■ **Selected text**:
* * * * * * *

Page MenuHomePhabricator

ParsoidCachePrewarmJob should set the useParsoid ParserOption
Closed, ResolvedPublic

Description

See https://gerrit.wikimedia.org/r/c/mediawiki/core/+/800769 -- this eventually should warm the main parser cache with the useParsoid flag.

Related Objects

StatusSubtypeAssignedTask
StalledNone
In ProgressNone
OpenNone
OpenNone
In ProgressNone
Resolveddaniel
Resolveddaniel
Resolveddaniel
Resolveddaniel
Resolveddaniel
ResolvedNone
Resolvedovasileva
Declined nray
ResolvedDAlangi_WMF
Resolveddaniel
ResolvedClement_Goubert
Resolveddaniel
ResolvedKrinkle
Resolvedssastry
Resolvedssastry

Event Timeline

daniel triaged this task as Medium priority.Feb 1 2023, 2:46 PM
daniel raised the priority of this task from Medium to High.
daniel moved this task from Unsorted to Parsoid pile on the RESTBase Sunsetting board.

* * * * * * *

■ **Given material**:
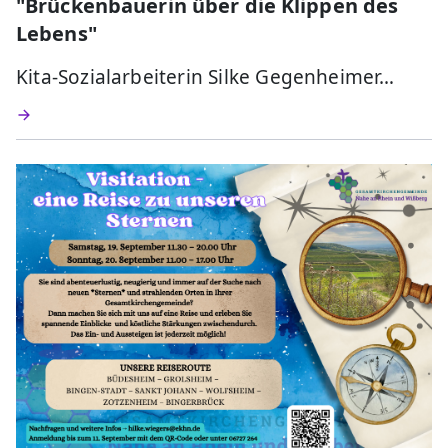
"Brückenbauerin über die Klippen des
Lebens"
Kita-Sozialarbeiterin Silke Gegenheimer…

* * * * * * *

■ **Exercise tasks**:
• a. Answer these about the Phabricator task on ParsoidCachePrewarmJob:
(i) What is the task's status?
(ii) Which cache should eventually be warmed with the useParsoid flag?
(iii) To what priority did daniel raise the task?
• b. Can you pick up the Phabricator task on ParsoidCachePrewarmJob after its last timeline entry and continue it?

■ **Answers by task**:
• a.
(i) Closed, Resolved
(ii) The main parser cache
(iii) High

• b.
Change 883501 had a related patch set uploaded (by D3r1ck01; author: Derick Alangi):

[mediawiki/core@master] ParserOutputAccess: Detect and set appropriate primary cache

https://gerrit.wikimedia.org/r/883501

I'm having a bit of trouble figuring out a coherent state for the useParsoid option. https://gerrit.wikimedia.org/r/c/mediawiki/core/+/800769 "uses" the useParsoid option on all paths through the parser, which is /safe/ (in terms of avoiding corruption of a single non-forked parser cache) but (as we discussed previously) means that after that patch were to land in production, any new parse of page [[X]] would invalidate all other parses for [[X]] in the parser cache -- ie, if you look at the parsoid version of X then the legacy versions of X get invalidated; if you do a new parse for a spanish-speaking user of [[en:X]] it has the side effect of invalidating the existing english-language parse of [[X]]. (Briefly, this is because the new parse will have 'useParsoid' in the 'used options' where 'useParsoid' is true or false, and this will cause existing entries with 'useParsoid' not in the used-options set to be invalidated.)

This only happens the first time we get a /miss/ in the parser cache for a title which is already present in the cache, but with a different set of parser options; but could still have some negative effect on parser cache hit rate when the patch is deployed.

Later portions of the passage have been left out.